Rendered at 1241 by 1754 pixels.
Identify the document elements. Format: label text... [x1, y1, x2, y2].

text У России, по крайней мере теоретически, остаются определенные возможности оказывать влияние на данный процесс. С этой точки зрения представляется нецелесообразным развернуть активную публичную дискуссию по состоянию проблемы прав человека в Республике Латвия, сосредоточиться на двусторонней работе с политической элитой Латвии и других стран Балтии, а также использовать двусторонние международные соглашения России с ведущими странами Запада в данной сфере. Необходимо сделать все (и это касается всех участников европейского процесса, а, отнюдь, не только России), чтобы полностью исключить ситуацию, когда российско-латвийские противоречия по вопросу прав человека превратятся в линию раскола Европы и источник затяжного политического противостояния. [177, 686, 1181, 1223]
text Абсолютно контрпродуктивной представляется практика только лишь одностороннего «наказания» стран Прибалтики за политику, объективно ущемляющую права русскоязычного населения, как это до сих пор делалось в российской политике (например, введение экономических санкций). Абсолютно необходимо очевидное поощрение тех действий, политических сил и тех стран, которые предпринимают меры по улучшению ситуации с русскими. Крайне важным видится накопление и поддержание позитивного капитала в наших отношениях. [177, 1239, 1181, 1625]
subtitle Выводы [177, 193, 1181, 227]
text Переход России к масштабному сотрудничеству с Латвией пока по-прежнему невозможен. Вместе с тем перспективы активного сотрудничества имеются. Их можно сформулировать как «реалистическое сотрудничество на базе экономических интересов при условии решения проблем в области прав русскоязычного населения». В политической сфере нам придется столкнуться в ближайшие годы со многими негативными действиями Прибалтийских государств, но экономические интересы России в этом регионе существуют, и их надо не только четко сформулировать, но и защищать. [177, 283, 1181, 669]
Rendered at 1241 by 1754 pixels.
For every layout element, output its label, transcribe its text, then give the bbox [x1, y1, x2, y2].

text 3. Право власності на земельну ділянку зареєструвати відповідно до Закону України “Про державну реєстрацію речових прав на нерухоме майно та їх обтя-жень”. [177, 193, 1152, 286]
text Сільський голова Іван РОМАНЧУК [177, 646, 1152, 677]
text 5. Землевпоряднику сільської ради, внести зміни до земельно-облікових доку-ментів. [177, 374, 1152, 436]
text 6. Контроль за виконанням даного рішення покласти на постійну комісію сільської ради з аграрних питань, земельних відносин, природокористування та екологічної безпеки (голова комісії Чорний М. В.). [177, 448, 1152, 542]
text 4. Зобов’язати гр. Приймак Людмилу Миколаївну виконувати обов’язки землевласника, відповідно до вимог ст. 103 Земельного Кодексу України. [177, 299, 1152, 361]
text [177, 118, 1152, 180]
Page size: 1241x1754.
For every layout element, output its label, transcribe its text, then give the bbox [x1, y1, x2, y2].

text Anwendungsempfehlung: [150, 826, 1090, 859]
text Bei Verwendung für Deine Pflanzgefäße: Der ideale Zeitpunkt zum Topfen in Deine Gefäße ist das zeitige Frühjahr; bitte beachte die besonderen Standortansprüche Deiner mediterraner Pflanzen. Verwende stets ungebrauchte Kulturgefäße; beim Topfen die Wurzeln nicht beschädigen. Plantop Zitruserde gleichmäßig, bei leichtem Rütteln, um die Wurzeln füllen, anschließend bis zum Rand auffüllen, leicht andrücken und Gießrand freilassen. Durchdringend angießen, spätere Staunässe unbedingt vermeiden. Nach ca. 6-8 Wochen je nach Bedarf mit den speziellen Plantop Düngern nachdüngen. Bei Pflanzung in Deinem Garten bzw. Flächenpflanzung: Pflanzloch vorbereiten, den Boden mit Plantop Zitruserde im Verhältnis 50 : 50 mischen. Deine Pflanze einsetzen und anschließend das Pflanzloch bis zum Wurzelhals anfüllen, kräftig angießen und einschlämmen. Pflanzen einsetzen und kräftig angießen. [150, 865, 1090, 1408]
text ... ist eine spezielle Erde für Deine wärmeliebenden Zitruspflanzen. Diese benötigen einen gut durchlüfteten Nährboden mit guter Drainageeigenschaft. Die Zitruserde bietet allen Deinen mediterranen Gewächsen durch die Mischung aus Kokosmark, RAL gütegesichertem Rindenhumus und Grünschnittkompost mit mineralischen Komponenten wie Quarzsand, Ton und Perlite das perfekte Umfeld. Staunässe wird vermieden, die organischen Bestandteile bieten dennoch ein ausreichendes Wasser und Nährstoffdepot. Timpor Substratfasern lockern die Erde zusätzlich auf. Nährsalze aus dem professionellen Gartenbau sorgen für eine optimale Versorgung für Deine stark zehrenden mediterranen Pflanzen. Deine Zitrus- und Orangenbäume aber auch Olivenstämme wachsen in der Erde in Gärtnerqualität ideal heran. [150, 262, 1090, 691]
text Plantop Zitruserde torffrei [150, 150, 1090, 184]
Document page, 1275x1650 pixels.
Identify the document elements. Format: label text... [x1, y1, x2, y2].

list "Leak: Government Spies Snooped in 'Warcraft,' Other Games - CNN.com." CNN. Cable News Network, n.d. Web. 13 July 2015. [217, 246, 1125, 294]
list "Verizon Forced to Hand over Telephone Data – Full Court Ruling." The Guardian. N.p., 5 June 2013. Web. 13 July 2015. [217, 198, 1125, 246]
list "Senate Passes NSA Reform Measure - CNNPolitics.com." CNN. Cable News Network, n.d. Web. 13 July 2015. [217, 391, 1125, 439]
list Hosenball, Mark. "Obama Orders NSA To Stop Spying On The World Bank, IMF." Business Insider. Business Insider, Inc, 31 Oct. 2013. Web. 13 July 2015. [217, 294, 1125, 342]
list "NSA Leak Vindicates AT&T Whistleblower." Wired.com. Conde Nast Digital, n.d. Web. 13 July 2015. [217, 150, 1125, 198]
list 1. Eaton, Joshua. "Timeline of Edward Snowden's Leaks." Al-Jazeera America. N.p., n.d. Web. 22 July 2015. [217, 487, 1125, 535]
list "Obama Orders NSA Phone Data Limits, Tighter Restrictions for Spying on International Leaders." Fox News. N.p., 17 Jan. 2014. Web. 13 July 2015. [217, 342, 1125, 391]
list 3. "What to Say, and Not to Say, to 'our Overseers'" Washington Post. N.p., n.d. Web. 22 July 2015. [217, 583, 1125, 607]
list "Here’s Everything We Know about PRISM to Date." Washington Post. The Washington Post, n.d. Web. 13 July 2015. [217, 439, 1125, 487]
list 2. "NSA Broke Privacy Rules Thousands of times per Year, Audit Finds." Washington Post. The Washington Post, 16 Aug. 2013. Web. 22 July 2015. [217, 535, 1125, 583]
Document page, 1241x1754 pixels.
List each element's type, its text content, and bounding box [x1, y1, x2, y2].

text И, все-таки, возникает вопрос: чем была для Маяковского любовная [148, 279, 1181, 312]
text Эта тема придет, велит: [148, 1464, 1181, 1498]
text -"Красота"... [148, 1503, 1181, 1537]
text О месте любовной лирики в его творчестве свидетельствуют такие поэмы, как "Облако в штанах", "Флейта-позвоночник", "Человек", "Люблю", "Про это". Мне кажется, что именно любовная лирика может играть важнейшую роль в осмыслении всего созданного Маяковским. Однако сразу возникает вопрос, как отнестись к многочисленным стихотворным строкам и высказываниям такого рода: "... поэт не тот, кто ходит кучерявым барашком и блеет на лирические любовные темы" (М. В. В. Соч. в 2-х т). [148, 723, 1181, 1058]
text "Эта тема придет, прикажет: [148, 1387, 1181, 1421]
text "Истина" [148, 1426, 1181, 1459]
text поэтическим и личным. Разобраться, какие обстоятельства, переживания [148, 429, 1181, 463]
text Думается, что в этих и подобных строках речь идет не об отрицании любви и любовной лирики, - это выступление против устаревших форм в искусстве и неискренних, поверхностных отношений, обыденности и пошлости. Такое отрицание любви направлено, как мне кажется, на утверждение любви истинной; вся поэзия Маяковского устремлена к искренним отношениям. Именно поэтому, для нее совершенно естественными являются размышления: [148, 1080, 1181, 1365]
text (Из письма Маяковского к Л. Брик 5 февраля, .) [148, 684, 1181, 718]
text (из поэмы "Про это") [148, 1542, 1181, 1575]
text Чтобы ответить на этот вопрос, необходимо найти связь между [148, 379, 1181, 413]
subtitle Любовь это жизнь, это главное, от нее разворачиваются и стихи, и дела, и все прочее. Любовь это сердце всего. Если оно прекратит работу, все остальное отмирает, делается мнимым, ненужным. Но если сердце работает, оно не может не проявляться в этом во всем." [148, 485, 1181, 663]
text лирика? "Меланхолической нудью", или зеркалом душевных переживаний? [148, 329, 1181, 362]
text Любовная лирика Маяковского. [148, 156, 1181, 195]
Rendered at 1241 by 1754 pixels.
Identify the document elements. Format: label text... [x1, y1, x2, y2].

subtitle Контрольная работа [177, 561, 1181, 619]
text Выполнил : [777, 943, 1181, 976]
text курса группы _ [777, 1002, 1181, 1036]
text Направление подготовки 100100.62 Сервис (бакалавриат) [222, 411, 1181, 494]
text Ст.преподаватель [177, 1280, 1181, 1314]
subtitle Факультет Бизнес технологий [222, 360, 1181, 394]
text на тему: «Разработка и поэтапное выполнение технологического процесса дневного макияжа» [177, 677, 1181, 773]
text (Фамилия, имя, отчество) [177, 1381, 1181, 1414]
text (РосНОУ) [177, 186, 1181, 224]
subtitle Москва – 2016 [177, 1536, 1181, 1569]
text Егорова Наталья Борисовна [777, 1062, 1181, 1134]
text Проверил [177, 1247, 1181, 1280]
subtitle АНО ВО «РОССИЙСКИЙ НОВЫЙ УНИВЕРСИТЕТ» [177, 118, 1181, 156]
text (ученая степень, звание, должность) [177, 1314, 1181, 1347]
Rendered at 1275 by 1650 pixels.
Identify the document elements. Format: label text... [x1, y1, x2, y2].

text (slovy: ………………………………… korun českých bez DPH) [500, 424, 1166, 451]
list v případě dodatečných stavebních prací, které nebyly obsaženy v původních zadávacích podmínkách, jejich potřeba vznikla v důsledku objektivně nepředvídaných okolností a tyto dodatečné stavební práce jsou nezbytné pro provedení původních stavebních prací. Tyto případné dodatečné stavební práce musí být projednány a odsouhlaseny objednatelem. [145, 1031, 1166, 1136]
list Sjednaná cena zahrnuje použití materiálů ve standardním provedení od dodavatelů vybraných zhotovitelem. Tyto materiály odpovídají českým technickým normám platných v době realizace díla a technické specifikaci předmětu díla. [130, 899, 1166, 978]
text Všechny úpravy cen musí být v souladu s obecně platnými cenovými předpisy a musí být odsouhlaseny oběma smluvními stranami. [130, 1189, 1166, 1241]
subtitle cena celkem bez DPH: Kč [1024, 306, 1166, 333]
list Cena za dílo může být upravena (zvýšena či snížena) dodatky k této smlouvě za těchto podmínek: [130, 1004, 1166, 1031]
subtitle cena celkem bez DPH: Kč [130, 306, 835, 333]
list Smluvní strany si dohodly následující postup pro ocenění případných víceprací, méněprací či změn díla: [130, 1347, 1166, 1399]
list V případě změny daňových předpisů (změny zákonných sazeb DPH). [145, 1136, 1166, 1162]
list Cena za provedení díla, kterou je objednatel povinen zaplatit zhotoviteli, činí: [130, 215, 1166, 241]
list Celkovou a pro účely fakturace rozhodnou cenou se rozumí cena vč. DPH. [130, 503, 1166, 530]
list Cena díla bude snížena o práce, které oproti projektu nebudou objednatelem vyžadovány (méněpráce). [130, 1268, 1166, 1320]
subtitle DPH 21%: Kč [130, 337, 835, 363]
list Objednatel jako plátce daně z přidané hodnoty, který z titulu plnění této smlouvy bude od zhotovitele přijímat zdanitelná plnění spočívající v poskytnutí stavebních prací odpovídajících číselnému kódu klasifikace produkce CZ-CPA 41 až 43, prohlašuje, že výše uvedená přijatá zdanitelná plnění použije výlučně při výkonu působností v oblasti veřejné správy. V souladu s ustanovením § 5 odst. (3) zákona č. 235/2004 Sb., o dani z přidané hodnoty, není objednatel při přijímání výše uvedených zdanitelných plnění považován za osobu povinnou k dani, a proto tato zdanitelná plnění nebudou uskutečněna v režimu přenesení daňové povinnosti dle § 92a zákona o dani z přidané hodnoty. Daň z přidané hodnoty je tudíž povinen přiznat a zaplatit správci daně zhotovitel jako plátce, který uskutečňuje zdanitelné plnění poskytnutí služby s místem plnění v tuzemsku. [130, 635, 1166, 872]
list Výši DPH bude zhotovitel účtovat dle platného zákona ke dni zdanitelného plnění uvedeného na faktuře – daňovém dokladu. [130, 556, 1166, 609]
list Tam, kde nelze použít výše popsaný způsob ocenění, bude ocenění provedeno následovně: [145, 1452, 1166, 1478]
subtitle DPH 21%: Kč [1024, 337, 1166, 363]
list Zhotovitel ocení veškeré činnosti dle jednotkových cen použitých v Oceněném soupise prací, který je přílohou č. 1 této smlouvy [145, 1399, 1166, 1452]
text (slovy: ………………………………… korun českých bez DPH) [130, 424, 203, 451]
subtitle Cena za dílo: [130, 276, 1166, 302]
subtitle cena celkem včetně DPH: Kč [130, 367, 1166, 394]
━━━━━━━━━━
ABOUT THIS EXERCISE ::
If a line in the data contains the string "případě", copy it.

YOUR RESPONSE ::
list v případě dodatečných stavebních prací, které nebyly obsaženy v původních zadávacích podmínkách, jejich potřeba vznikla v důsledku objektivně nepředvídaných okolností a tyto dodatečné stavební práce jsou nezbytné pro provedení původních stavebních prací. Tyto případné dodatečné stavební práce musí být projednány a odsouhlaseny objednatelem. [145, 1031, 1166, 1136]
list V případě změny daňových předpisů (změny zákonných sazeb DPH). [145, 1136, 1166, 1162]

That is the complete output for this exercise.